Catching was easy enough, I just had to get one coaxed into shallow water, be a bit patient...and..STRIKE!

 

Holding onto that five pound fish after catching it might have proved a challenge even for Master Qing! I proved not quite a match for a creature so suddenly removed from its natural element and quickly joined it back in the water; getting an indignant tail fin in my face for my audacity.

 

I sat there, soaked and steaming, with Jennifer laughing at me.

 

"The noble wolf!" She howled with laughter. "Diving right into the fray."

 

"If I'm a wolf," I fumed and got out of the lake, "What's that make you?"

 

"A fox, of course!"

 

And the chase was on.

 

I was fast, nimble, I had my martial training and disciplines to call upon. She was a year older. We were about the same height though my legs were just a tad longer. I never laid a hand on her.

 

We were both laughing by the end of our chase.

 

"All right, all right," I admitted, "You're the clever fox and I'm the blundering wolf."

 

"Wolves aren't blundering," She told me as we walked back to our camp. "They are noble creatures, ever ready for the fight even if they'd rather lie about in the sun and sing to the moon."

 

I suddenly felt a lot better and she continued on with wolf and fox lore. And it did fit us. Where I had temper, she had wit. Where I would go headlong into a problem, she found ways to work around them.

 

So, I made myself doze lightly that night while Jennifer dropped off into her normal, deep sleep.

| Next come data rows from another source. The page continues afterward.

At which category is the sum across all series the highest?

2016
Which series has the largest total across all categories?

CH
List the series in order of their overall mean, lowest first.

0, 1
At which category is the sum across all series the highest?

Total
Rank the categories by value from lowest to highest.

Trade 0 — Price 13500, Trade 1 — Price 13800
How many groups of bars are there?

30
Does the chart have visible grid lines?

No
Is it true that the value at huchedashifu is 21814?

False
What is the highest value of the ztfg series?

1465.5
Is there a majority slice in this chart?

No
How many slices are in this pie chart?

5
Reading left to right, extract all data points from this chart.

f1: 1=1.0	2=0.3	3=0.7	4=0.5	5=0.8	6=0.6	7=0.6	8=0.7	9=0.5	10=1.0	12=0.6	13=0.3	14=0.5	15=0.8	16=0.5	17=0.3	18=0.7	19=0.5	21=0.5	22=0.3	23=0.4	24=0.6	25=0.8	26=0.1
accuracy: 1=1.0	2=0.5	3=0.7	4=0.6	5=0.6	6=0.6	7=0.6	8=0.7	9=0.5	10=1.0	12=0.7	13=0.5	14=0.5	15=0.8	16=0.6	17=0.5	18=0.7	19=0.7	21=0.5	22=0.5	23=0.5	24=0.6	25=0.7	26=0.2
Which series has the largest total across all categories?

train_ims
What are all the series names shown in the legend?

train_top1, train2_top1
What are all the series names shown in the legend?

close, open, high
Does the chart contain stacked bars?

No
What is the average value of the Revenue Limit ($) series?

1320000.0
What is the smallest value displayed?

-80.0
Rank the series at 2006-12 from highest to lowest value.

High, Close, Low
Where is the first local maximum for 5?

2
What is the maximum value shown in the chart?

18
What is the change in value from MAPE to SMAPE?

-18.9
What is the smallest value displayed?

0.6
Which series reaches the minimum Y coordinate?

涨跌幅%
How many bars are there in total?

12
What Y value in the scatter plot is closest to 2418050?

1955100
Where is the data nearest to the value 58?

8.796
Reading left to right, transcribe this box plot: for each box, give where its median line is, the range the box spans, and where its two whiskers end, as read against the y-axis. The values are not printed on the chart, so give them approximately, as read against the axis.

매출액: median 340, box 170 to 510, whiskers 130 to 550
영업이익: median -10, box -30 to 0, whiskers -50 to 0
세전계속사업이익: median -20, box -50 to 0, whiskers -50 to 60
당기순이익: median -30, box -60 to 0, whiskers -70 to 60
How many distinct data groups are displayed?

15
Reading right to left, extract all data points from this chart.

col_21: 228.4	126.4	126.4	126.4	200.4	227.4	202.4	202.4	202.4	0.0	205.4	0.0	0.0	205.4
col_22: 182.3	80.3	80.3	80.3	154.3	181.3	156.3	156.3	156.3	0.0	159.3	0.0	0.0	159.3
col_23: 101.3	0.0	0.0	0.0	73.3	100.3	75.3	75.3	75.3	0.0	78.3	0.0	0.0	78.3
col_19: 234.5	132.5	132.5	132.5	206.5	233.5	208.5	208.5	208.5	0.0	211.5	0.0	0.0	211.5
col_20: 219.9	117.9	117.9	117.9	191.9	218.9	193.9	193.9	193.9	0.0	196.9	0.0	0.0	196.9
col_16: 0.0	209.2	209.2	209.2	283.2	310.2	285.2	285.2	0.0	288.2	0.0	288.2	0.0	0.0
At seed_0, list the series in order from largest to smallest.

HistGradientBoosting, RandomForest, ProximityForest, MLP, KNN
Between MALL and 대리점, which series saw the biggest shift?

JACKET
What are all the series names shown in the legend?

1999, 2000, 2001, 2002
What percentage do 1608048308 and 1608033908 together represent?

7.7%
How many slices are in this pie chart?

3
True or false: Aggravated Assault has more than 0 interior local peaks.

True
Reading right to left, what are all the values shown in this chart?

Just before sunrise, when I knew she was most deeply asleep, I very carefully pulled her sleeping bag out of our tent, unzipped it, picked her up...

 

And dumped her into the water!

 

The shriek set a flock of mallards flying off in alarm.

 

"Wolves are patient, too, Fox," I managed to tell her through my laughter.

 

Thus, between ourselves, we were no longer Miriya Kyirsocs and Jennifer Twoeagle.

 

We were Wolf and Fox and we were nigh inseparable.